Leveza e felicidade

Seja no célebre tratado sobre a ética de Aristóteles, nas célebres Confissões de Santo Agostinho, nas diatribes entre estoicismo e epicurismo, ou nos mais pedestres debates modernos sobre as nossas escolhas, toda sociedade ou cultura traçou caminhos ou respostas para a felicidade.

por Felipe Pimentel

Em A Educação Sentimental, de Flaubert, há um diálogo entre Fréderic e a Sra. Arnaux, no caso sobre o matrimônio, que transita entre a singeleza e a ironia, tal como segue:

– Quer dizer, então, que a felicidade é impossível?

– Não! Mas não se pode encontrá-la jamais no engano, nas inquietações e no remorso.

– O que importa, se ela compensa com alegrias sublimes?

– A experiência é muito custosa.

O diálogo ultrapassa as limitações do tópico “matrimônio” e parece lançar alguma luz sobre o nosso modo de lidar com a felicidade, ou a busca dela, em nosso tempo, que eu chamaria de modo higienista. Um modo que muito nos promete, mas parte de um possível equívoco sobre a natureza humana.

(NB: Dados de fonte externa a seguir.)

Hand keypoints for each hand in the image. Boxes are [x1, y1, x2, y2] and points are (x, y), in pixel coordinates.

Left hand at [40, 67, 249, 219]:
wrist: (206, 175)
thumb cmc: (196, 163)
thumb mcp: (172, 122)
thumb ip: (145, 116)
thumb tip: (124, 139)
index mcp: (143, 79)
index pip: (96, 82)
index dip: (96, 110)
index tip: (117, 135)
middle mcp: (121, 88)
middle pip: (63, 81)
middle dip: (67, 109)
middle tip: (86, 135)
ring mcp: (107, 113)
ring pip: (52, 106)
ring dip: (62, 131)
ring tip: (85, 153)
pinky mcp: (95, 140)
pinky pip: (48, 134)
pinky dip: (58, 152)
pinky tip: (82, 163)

Explico.

Seja no célebre tratado sobre a ética de Aristóteles, nas célebres Confissões de Santo Agostinho, nas diatribes entre estoicismo e epicurismo, ou nos mais pedestres debates modernos sobre as nossas escolhas, toda sociedade ou cultura traçou caminhos ou respostas para a felicidade. Na Idade Contemporânea, o Iluminismo elevou a felicidade a tema central e até mesmo “direito humano”, consagrado em declarações e constituições. Tanto melhor que o tenha feito, mas as luzes também trouxeram-nos empecilhos para o tema. A crença de que a natureza humana pode ser transformada, disseminada nos autores das Luzes e levada às últimas consequências por Rousseau, apontava para a possibilidade de extirparmos as maldades que nos assolam: o cinismo, a mentira, o ciúme, a possessividade, a inveja; também maldades maiores, aquelas que insuflam a guerra de todos contra todos; todas estas poderiam ser apagadas da nossa mente e do nosso comportamento, bastando que, no caso de Rousseau especialmente, o entorno, o ambiente que nos circunda fosse modificado. Quer dizer, as maldades, pequenas ou grandes, que todas as cosmogonias, religiões e visões de mundo diziam habitar o interior da alma humana, passaram a ser nada mais que reflexos de um meio corrupto e corruptor.

Sugere-se, assim, que podemos realizar o sonho – alas! – de transformar a natureza humana, seus afetos e pensamentos: temática frequente na literatura de ficção científica, utópicas ou distópicas. Muitas éticas e religiosidades tentaram transformar a natureza humana também, mas diferiam em três pontos principais: (i) eram sistemas externos ao indivíduo, que se reportavam a ele; e (ii) eram interpretantes dos dilemas morais de cada um. A tecnologia da alma iluminista é diametralmente oposta, pois os indivíduos podem – e devem – desenvolver não só um sistema de pensamento e emoções próprio, mas independente dos sistemas externos ou pré-prontos, especialmente porque os sistemas externos são enganosos, avariados ou maus. Por um lado, melhor para nossa liberdade individual, por outro, possivelmente idealizador de nossa natureza – e aqui temos a terceira diferença entre os sistemas “antigos” e o “esclarecido” contemporâneo: os primeiros sempre tematizavam a natureza humana como habitada por demônios de toda sorte (os indivíduos estavam marcados por sentimentos maus ou egoístas, instintos destrutivos, pecaminosos, ou como quer que chamemos); do outro lado, os sistemas pós-iluministas passaram a acreditar numa futura natureza humana purificada.

Que mal isso tem?

Das mais refinadas práticas de purificação esotérica, passando por algumas exageradas noções de politicamente correto até as modernas “energias” boas, estamos todos tomados por um discurso de nos afastar de qualquer pensamento ou sentimento negativo, como se eles fossem forças (curiosamente sempre externas) que intoxicam nosso caminhar em direção à nossa evolução moral purificada. Queremos leveza e nenhuma renúncia; amor e nenhuma cobrança; desejo a nenhum custo – e a experiência, ela não é custosa?

Não estou certo, mas lancemos uma ressalva (que aqui o faço na bela formulação de meu analista): “a porta de entrada dos afetos, bons ou maus, é a mesma”. Ao que acrescento: quem não sabe odiar, também não sabe amar.